GraphQL was mentioned to be the holy grail of frontend development and perfect with React Native. Tools for better developer experience: Haul, CircleCI, Fastlane, ESLint, Flow, Jest, Danger, Detox. Other tips were i.a to use native IDEs (XCode, Android Studio) as it helps debugging. XCode Instruments helps debug performance (check iTunes for video) and there's also Android Profiler.
React Finland App - Lessons learned — Toni Ristola
Every conference has to have an app and React Finland of course did a React Native app. Toni Ristola lightning talked about lessons learned. Technologies used with React Native was Ignite, GraphQL and Apollo Client ? App's source code is available on GitHub.
Have a designer in the team
Reserve enough time — doing and testing a good app takes time
Test with enough devices — publish alpha early
React Native Ignite — Gant Laborde
80% of mobile app development is the same old song which can be cut short with Ignite CLI. Using Ignite, you can jump into React Native development with a popular combination of technologies, OR brew your own. Gant Laborde talked about the new Bowser version which makes things even better with Storybook, Typescript, Solidarity, mobx-state-tree and lint-staged. Slides can be found on the Internet.

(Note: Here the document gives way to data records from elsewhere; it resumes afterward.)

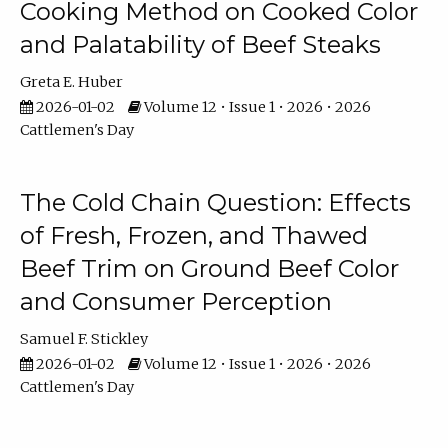
Cooking Method on Cooked Color
and Palatability of Beef Steaks
Greta E. Huber
2026-01-02
Volume 12 • Issue 1 • 2026 • 2026
Cattlemen's Day
The Cold Chain Question: Effects
of Fresh, Frozen, and Thawed
Beef Trim on Ground Beef Color
and Consumer Perception
Samuel F. Stickley
2026-01-02
Volume 12 • Issue 1 • 2026 • 2026
Cattlemen's Day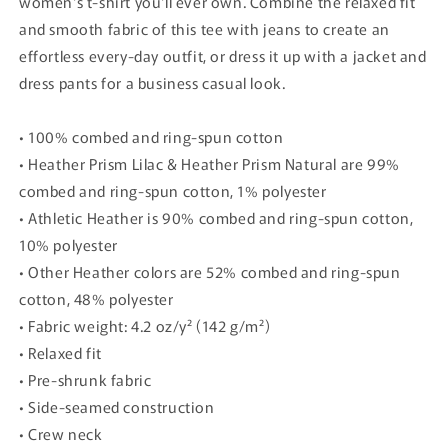
women's t-shirt you'll ever own. Combine the relaxed fit
and smooth fabric of this tee with jeans to create an
effortless every-day outfit, or dress it up with a jacket and
dress pants for a business casual look.
• 100% combed and ring-spun cotton
• Heather Prism Lilac & Heather Prism Natural are 99%
combed and ring-spun cotton, 1% polyester
• Athletic Heather is 90% combed and ring-spun cotton,
10% polyester
• Other Heather colors are 52% combed and ring-spun
cotton, 48% polyester
• Fabric weight: 4.2 oz/y² (142 g/m²)
• Relaxed fit
• Pre-shrunk fabric
• Side-seamed construction
• Crew neck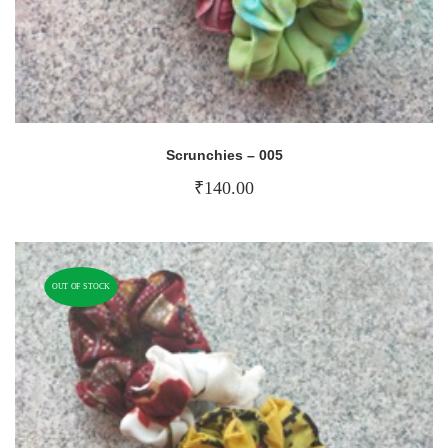
Scrunchies – 005
₹
140.00
OUT OF STOCK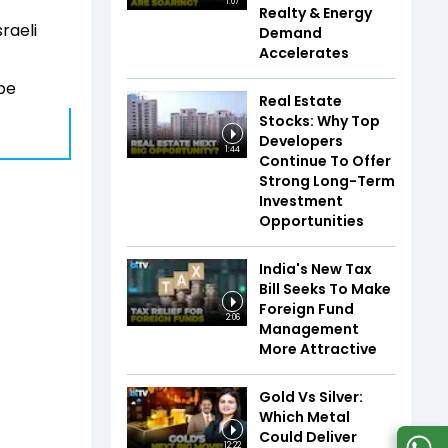
1:07
Realty & Energy
raeli
Demand
Accelerates
 be
Real Estate
Stocks: Why Top
Developers
1:44
Continue To Offer
Strong Long-Term
Investment
Opportunities
India's New Tax
Bill Seeks To Make
Foreign Fund
2:06
Management
More Attractive
Gold Vs Silver:
Which Metal
Could Deliver
12:22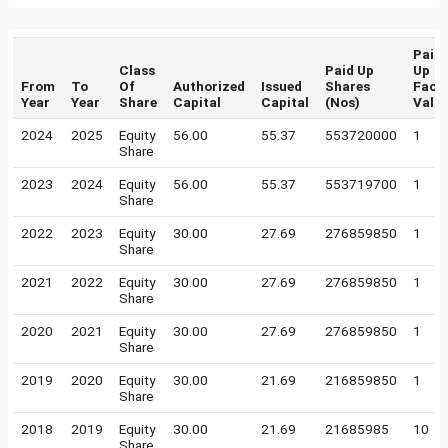
Paid
Class
Paid Up
Up
From
To
Of
Authorized
Issued
Shares
Face
Year
Year
Share
Capital
Capital
(Nos)
Valu
2024
2025
Equity
56.00
55.37
553720000
1
Share
2023
2024
Equity
56.00
55.37
553719700
1
Share
2022
2023
Equity
30.00
27.69
276859850
1
Share
2021
2022
Equity
30.00
27.69
276859850
1
Share
2020
2021
Equity
30.00
27.69
276859850
1
Share
2019
2020
Equity
30.00
21.69
216859850
1
Share
2018
2019
Equity
30.00
21.69
21685985
10
Share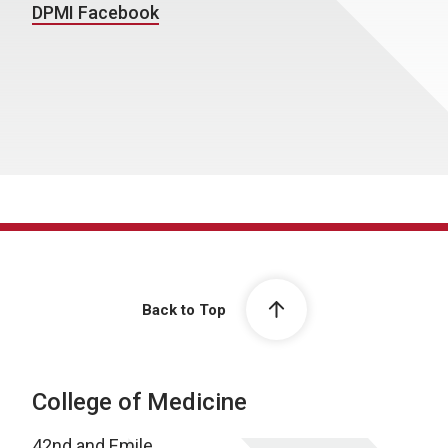
DPMI Facebook
Back to Top
College of Medicine
42nd and Emile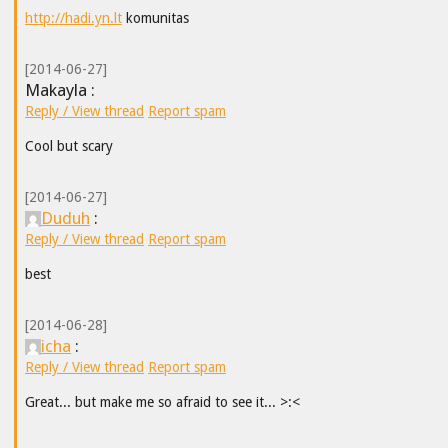
http://hadi.yn.lt
komunitas
[2014-06-27]
Makayla :
Reply / View thread
Report spam
Cool but scary
[2014-06-27]
Duduh
:
Reply / View thread
Report spam
best
[2014-06-28]
icha
:
Reply / View thread
Report spam
Great... but make me so afraid to see it... >:<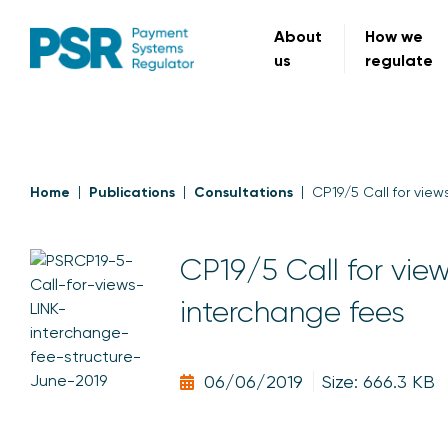
About
How we
us
regulate
Home
Publications
Consultations
CP19/5 Call for view
CP19/5 Call for view
interchange fees
06/06/2019
Size: 666.3 KB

How to use React, webpack and other buzzwords if there is no need — Varya Stepanova
Varya Stepanova's lightning talk suggested to start a side-project other than ToDo app to study new development approaches and showed what it can be in React. The example was how to generate a multilingual static website using Metalsmith, React and other modern technologies and tools which she uses to build her personal blog. Slides can be found on the Internet.
Doing meaningful side-projects is a great idea to study new things and I've used that for i.a. learning Swift with Highkara newsreader, did couple of apps for Sailfish OS and played with GraphQL and microservices while developing app with largish vehicle dataset.
Two days full of talks of React, React Native, React VR and all the things that go with developing web applications with them was great experience. Days were packed with great talks, new information and everything went smoothly. The conference was nicely organized, food was good and participants got soft hoodies to go with the Allas Sea Pool ticket. The talks were all great but especially "World Class experience with React Native" and "React Native Ignite" gave new inspiration to write some app. Also "ReactVR" seemed interesting although I think Augmented Reality will be bigger thing than Virtual Reality. It was nice to hear from "The New Best Practices" talk that there really is no new best practices as the old ones still work. Just use them!
Something to try and even to take into production will be Immer, styled components and Next.js. One thing which is easy to implement is to start using lint-staged although we are linting all the things already.
One of the conference organizers and speaker, Juho Vepsäläinen, wrote Lessons Learned from the conference and many of the points he mentions are to the point. The food was nice but "there wasn't anything substantial for the afternoon break". There wasn't anything to eat after lunch but luckily I had own snacks. Vepsäläinen also mentions that "there was sometimes too much time between the presentations" but I think the longer breaks between some presentations were nice for having a quick stroll outside and have some fresh air. The venue was quite warm and the air wasn't so good in the afternoon.
The Afterparty at Sea Life Helsinki was interesting choice and it worked nicely although there wasn't so many people there. The aquarium was fishy experience and provided also some other content than refreshments. Too bad I hadn't have time to go and check the Allas Sea Pool which we got a free ticket. Maybe next time.
Thanks to the conference crew for such a good event and of course to my fellow Goforeans which attended it and had a great time!